Prezydent Sportingu okradziony z telefonu i portfela przez... dyrektora FC Porto. Klub wydał mocne oświadczenie [OFICJALNIE]

2022-02-12 21:18:21; Aktualizacja: 2 lata temu
Prezydent Sportingu okradziony z telefonu i portfela przez... dyrektora FC Porto. Klub wydał mocne oświadczenie [OFICJALNIE] Fot. Shutterstock
Norbert Bożejewicz
Norbert Bożejewicz Źródło: Sporting CP

Piątkowy szlagier pomiędzy FC Porto a Sportingiem (2:2) przyniósł nam wiele emocji nie tylko na boisku, ale i poza nim, gdzie doszło do skandalicznego ograbienia prezydenta lizbońskiego zespołu przez dyrektora „Smoków”.

FC Porto nie przegrało w trwającym sezonie żadnego meczu o punkty na krajowym podwórku i w piątkowy wieczór liczyło nie tylko na podtrzymanie tej passy, ale i w zwiększenie przewagi nad drugim w tabeli Sportingiem.

„Smokom” nie udało się osiągnąć tego drugiego celu, ponieważ po słabszym w swoim wykonaniu początku spotkania musiały gonić wynik i ostatecznie podzieliły się punktami z „Lwami”.

Zanim jednak do tego doszło, byliśmy na boisku świadkami wielkiej awantury, która poskutkowała ukaraniem aż czterech zawodników czerwonymi kartkami.

Na tym zdarzeniu szereg skandalicznych zachowań się nie skończył, ponieważ po zakończeniu meczu prezydent lizbońskiego zespołu został okradziony z telefonu i portfela przez... dyrektora FC Porto. Gdyby tego było mało, to stał się jeszcze celem ataku słownego ze strony trenera gospodarzy Sérgio Conceição oraz wiceprezesa Vítora Baíi.

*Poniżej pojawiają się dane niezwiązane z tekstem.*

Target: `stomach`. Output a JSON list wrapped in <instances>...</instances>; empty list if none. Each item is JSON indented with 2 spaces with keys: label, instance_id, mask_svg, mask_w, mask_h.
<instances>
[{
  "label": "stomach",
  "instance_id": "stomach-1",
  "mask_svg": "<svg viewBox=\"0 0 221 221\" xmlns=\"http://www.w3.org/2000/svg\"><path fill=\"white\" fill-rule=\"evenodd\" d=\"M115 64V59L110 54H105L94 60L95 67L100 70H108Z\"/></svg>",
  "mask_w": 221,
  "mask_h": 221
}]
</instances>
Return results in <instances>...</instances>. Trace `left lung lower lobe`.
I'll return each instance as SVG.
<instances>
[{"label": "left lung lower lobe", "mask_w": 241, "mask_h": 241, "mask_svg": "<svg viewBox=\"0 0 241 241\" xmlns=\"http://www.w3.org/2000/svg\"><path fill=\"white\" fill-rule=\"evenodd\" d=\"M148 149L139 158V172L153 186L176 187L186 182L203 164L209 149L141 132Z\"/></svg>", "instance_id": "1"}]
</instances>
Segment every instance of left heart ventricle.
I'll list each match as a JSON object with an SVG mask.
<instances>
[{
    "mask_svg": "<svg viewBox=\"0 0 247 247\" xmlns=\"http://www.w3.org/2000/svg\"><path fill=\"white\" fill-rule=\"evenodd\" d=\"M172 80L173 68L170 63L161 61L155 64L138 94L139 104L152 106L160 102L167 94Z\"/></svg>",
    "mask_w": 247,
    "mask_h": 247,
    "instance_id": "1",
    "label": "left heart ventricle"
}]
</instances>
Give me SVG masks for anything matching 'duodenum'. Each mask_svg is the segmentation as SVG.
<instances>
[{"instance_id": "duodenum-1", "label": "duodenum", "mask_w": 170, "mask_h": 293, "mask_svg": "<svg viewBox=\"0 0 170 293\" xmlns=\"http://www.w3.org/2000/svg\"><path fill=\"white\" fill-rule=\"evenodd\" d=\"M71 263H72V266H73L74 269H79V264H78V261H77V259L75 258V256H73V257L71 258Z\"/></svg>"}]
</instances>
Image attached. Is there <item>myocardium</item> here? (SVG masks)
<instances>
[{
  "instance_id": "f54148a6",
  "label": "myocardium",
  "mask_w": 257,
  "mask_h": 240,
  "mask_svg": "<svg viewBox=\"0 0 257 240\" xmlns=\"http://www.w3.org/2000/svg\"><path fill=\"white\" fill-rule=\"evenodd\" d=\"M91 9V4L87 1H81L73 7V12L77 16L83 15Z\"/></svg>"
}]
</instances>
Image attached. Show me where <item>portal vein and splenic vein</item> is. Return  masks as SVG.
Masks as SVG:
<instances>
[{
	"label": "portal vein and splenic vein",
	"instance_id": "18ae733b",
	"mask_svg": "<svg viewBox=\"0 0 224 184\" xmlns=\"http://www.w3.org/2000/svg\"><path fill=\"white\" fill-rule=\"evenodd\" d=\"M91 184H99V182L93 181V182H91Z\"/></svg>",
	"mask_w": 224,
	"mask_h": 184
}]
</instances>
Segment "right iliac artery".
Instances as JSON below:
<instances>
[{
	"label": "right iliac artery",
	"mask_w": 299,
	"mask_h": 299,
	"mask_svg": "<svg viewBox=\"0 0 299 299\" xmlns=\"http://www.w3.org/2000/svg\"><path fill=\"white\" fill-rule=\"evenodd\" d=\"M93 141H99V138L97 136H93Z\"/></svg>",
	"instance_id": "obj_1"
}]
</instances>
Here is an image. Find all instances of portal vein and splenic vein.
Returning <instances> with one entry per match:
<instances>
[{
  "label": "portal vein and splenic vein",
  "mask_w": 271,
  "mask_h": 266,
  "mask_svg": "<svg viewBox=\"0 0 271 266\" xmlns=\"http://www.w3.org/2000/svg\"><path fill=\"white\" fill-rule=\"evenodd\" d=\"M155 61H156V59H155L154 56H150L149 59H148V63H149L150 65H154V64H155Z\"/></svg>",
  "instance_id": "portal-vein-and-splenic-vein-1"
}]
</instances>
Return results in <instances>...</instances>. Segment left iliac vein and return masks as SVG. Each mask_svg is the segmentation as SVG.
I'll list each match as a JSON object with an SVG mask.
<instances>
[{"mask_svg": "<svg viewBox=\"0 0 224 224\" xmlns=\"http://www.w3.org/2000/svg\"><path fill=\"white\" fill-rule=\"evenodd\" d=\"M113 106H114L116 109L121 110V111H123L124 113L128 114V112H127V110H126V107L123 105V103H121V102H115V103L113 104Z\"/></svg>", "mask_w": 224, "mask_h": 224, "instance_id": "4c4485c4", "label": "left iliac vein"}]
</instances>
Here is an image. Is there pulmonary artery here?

Wymienieni wyżej panowie już nie pierwszy raz mogą się pochwalić tego typu występkami. W tym aspekcie wystarczy wspomnieć wydarzenia z zeszłego sezonu, kiedy konferencja prasowa z udziałem szkoleniowca „Smoków” po wyeliminowaniu Juventusu z Ligi Mistrzów została zbojkotowana przez dziennikarzy. W ten sposób wyrazili oni solidarność za atak wymierzony w jednego ze swoich kolegów. Niedługo później 47-letni trener naubliżał też sędziemu po... zremisowanym starciu ze Sportingiem i został za to zawieszony na 21 dni.

Teraz ekipa z Lizbony liczy, że Conceição i reszta agresywnych członków administracji FC Porto poniesie dużo surowsze konsekwencje swojego zachowania, o czym możemy przeczytać w opublikowanym komunikacie.

„Sporting Clube de Portugal informuje, że prezydent Frederico Varandas był wczoraj celem agresji słownej i fizycznej ze strony wiceprezesa Vítora Baíi, trenera drużyny Sérgio Conceição oraz dyrektora medialnego Ruiego Cerqueiry.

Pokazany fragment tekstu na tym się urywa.